• DOCUMENT EXCERPT:
# How is my receiver identified ?



## Guest (Mar 4, 2002)

Why can't I take my 4900 and give it to a friend to use, Im paying the 4.99 a month. Could he get service at his house with my receiver? How does Dish keep this from happening?


----------



## Guest (Mar 4, 2002)

Technically, you could, but I'll drop it there.


----------



## Guest (Mar 4, 2002)

Each receiver has a constantly changing location ID. Dish can call at any time and ask for all the location IDs from all your receivers. The calls are handled in such a way that it is very difficult to call some one else to get the numbers. If you cannot give these numbers after the second random attempt, you will be disconnected until you can.

Other than this there is no _ technical_ reason you can't do this.

See ya
Tony


----------



## Guest (Mar 4, 2002)

As long as the IRD is not connected to a phone line it can be done.


----------



## Guest (Mar 4, 2002)

• ASSIGNMENT A:
Answer these questions about the forum thread above:
(i) What monthly amount does the first poster say they are paying?
(ii) According to the post signed by Tony, what does each receiver have?
(iii) According to the post that mentions the IRD, under what condition can it be done?
• ASSIGNMENT B: Reproduce the forum thread above word for word, from "Why can't I" to "this from happening?".

• PROVIDED DATA:
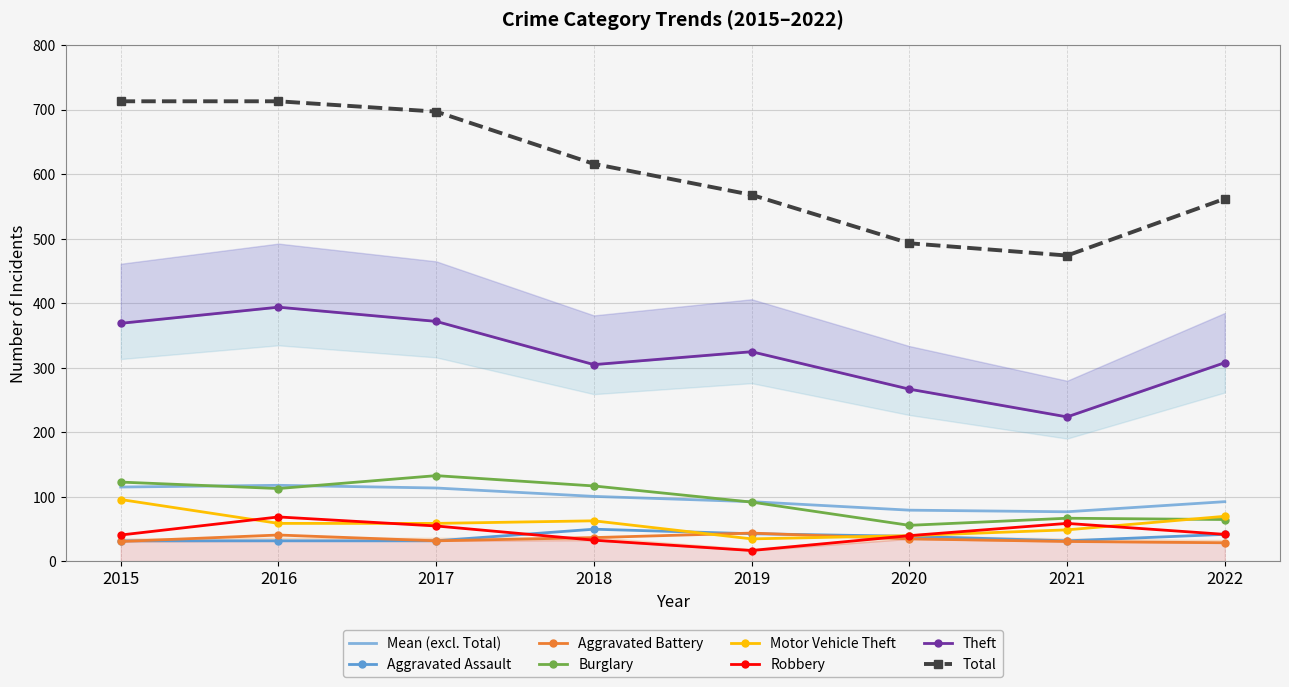

Is it true that Aggravated Battery equals 51 at 2022?

False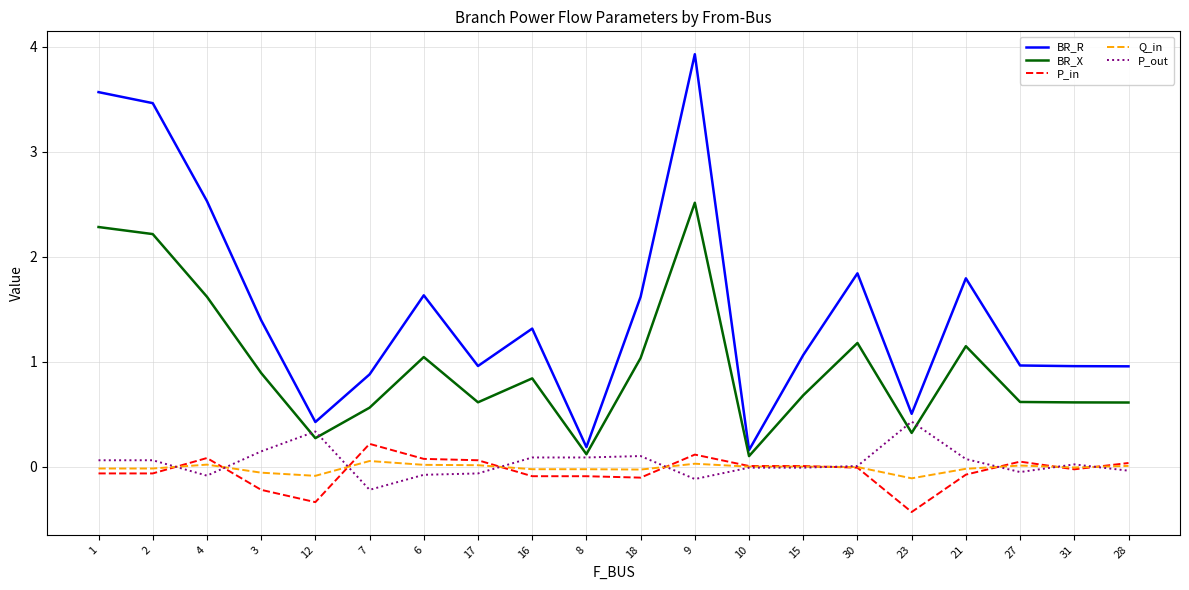

The value of P_out at 6 is -0.1. True or false?

True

• ANSWER A:
(i) 4.99 a month.
(ii) A constantly changing location ID.
(iii) As long as the IRD is not connected to a phone line.

• ANSWER B:
Why can't I take my 4900 and give it to a friend to use, Im paying the 4.99 a month. Could he get service at his house with my receiver? How does Dish keep this from happening?